Juthatip Sirikan speaks in front of democracy monument.

Shift to social media

While in the past the Article was only used against people who spoke about the royals, it's now being used as an alibi for more general political repression — which has also spurred more open campaigning to abolish it. Sirikan recounts recent cases of police charging people for spreading paint near the picture of the king during a protest, or even just for having a picture of the king as phone wallpaper.

The more than a century-old law is now largely playing out online, where much of today's protest takes place in Thailand. Sirikan says people are willing to go further on social media to expose information such as how the king intervenes in politics and the monarchy's accumulation of wealth, information the mainstream media rarely reports on them.

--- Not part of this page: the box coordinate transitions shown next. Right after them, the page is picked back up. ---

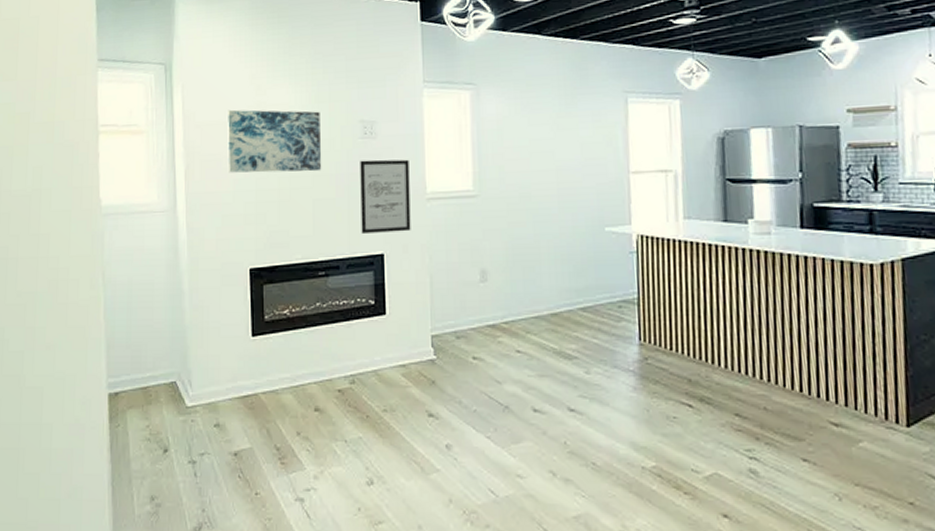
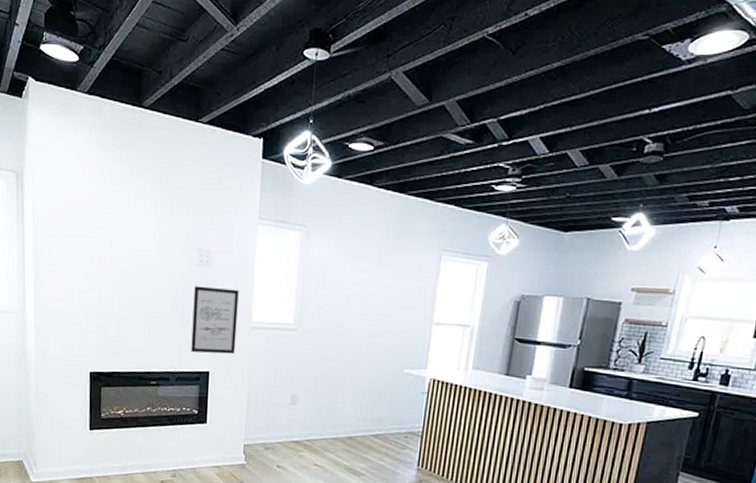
wall art: present [226,109,322,173] -> none [73,224,161,292]

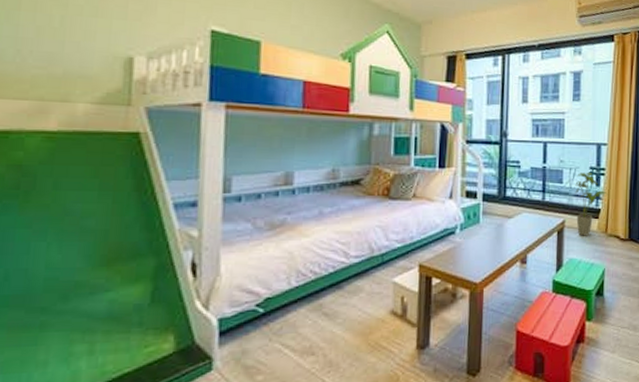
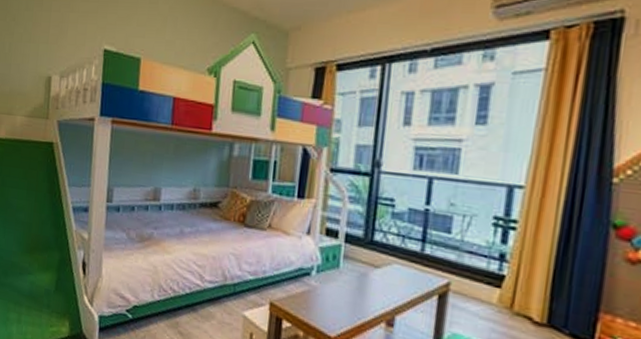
house plant: present [575,172,608,236] -> none [466,222,519,309]

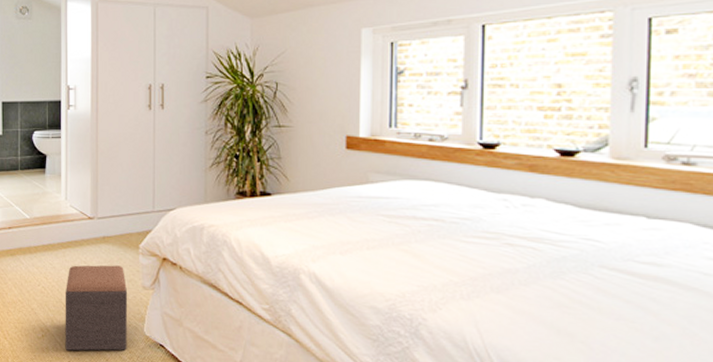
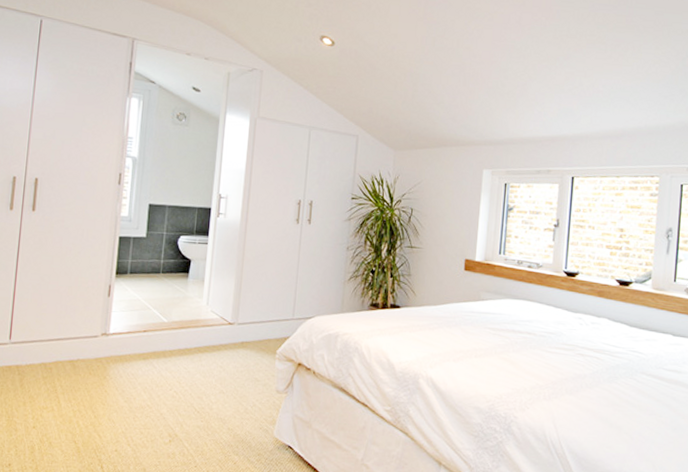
footstool: present [65,265,128,351] -> none [192,369,262,456]

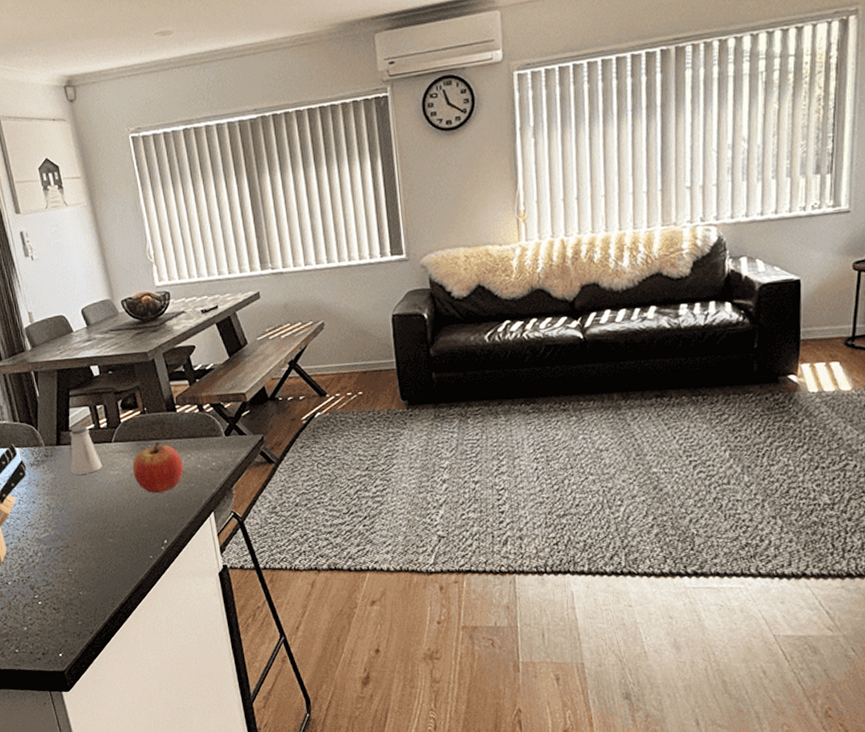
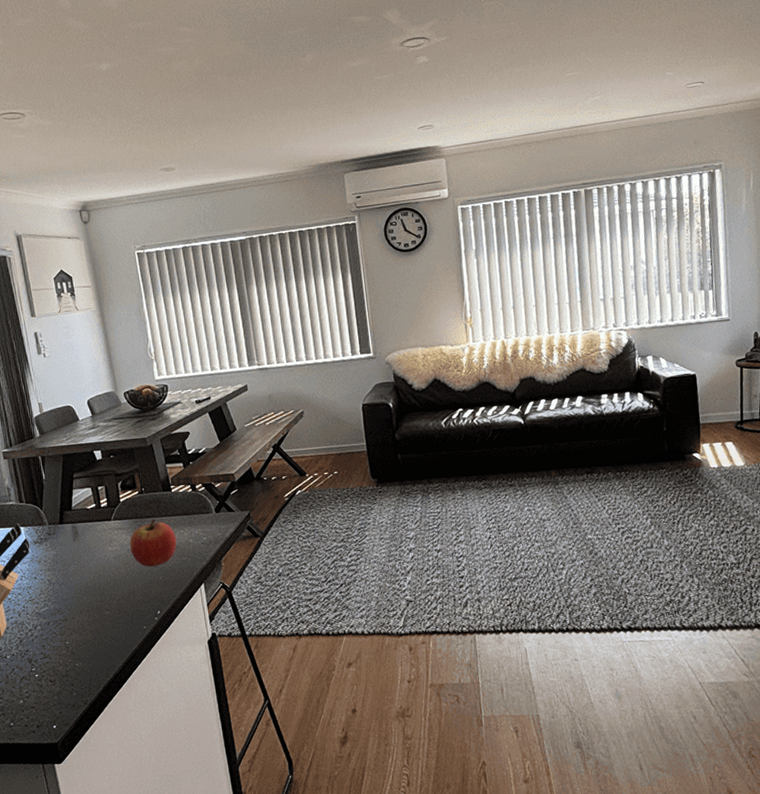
saltshaker: present [70,426,102,475] -> none [71,505,102,551]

Not surprisingly, however, social media is heavily monitored and the military is involved in Intelligence operations and cyber attacks against human rights defenders and critics of any kind. In October 2020, Twitter took down 926 accounts, linked to the army and the government, which promoted themselves and attacked political opposition, and this June, Google removed two Maps with pictures, names, and addresses, of more than 400 people who were accused of insulting the Thai monarchy. "They are trying to control the internet as well," Sirikan says. "They are trying to censor every content that they find a threat".